UK businesses have been told in no uncertain terms that they should view tightening their credit procedures as a priority, in light of the fact that late payments now account for more credit insurance claims than insolvency.
Coface, a global credit insurance provider, has published statistics specifically for the UK, and relating to the period from the beginning of 2013 to the end of September.
They show that of nearly 600 credit insurance claims made to Coface by UK clients, 40% arose from customer insolvency, but 60% were due to ongoing customer defaults on amounts owed.
The 3:2 ratio is a major turnaround from the same period in 2012, when claims were weighted 2:1 towards insolvency; and in Q3 2013, the average claim due to prolonged non-payment was for almost £25,000.

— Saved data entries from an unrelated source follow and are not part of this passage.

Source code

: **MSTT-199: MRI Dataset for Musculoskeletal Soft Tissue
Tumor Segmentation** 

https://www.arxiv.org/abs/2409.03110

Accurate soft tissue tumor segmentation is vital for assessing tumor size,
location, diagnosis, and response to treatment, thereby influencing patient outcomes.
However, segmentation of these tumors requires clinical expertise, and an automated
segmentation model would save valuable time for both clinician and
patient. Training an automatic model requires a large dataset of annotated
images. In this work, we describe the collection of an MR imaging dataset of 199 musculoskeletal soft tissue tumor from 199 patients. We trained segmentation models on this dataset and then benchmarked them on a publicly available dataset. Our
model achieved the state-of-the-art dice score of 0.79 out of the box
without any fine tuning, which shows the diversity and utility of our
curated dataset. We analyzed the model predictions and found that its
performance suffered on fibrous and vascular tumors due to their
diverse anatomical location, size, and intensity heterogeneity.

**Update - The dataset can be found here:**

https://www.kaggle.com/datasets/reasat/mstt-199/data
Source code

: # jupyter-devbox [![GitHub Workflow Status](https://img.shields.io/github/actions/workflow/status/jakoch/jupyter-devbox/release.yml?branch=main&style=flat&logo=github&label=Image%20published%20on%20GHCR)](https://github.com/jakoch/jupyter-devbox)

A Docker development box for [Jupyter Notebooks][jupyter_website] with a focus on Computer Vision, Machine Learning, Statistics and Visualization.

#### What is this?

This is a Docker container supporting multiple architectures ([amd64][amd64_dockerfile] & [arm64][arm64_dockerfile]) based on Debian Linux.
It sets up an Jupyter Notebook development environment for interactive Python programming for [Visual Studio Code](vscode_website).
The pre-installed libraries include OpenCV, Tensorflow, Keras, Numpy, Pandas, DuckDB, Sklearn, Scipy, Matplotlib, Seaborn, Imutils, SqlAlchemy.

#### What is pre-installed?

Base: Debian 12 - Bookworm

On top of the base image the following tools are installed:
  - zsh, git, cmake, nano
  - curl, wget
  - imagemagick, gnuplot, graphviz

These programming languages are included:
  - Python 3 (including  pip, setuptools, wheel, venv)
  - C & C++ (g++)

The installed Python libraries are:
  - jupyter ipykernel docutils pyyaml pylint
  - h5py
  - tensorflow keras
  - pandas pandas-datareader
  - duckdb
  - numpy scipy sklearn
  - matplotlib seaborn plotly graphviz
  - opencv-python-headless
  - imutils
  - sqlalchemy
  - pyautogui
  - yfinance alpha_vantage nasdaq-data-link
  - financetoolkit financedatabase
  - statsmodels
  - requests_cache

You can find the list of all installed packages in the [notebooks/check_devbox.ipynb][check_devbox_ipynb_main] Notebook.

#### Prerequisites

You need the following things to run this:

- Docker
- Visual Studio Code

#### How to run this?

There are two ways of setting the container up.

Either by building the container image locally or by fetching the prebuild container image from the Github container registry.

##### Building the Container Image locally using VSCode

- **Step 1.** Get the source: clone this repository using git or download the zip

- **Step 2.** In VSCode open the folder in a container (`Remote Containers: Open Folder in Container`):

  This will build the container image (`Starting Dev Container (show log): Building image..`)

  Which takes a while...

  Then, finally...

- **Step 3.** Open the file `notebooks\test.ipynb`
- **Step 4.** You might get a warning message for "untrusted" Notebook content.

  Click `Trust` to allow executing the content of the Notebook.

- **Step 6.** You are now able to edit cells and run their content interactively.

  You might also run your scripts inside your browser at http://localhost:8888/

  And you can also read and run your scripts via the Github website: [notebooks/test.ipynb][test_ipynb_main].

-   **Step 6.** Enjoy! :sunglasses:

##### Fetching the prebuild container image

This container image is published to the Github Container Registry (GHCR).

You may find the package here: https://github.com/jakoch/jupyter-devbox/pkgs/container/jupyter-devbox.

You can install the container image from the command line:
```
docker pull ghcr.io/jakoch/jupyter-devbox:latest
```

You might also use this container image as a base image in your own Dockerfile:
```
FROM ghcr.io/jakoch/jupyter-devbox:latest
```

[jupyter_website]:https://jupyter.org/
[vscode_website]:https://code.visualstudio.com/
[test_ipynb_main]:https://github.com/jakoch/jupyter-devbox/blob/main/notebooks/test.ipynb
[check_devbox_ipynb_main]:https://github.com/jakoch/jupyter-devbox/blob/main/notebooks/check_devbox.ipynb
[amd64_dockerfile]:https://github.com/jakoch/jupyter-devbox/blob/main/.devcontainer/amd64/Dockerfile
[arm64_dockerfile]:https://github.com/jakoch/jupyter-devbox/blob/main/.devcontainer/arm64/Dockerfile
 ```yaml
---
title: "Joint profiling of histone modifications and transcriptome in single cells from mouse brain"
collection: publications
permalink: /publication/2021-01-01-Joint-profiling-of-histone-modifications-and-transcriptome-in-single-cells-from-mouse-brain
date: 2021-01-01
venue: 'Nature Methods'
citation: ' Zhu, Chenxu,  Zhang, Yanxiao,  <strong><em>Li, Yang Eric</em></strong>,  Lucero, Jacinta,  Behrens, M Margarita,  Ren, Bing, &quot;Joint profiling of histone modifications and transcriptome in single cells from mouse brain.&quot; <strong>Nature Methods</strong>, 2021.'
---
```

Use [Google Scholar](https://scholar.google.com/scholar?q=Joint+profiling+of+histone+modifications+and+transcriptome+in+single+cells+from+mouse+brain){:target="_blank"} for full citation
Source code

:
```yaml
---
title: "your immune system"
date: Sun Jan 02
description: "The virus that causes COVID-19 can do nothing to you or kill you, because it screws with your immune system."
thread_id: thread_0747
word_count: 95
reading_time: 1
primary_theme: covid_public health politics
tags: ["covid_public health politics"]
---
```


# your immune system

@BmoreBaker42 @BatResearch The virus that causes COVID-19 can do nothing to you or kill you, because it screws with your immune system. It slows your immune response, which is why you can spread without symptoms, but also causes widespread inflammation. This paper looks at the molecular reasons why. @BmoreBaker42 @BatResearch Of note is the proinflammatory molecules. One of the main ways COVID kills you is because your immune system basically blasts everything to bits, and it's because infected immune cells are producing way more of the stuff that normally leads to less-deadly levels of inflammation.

Andrew Share, director of information, claims and collections for Coface UK, said: “Our findings reflect the national trend, in that the number of company insolvencies in England and Wales, [despite] rising by 10.5% in Q2, continues to decline since its peak in 2009 and, in Q3, was 2% lower than Q3 2012.”
Improving credit conditions and low interest rates are cited as factors helping more companies to survive – even if they are only ‘treading water’ without the funds to invest or grow – but this in itself is leading more to try to hold on to funds for longer, rather than paying promptly.
With the average claim for non-payment coming in at just less than £25,000, Coface say there are relatively few companies able to bear the blow of not receiving this kind of sum when it is expected.
In a related eight-point guide on protecting against non-payment, Coface repeatedly recommend researching clients before extending a line of credit to them, including estimating their likelihood of defaulting, setting their credit limit accordingly, and taking in-house or outsourced action promptly to pursue any late payments.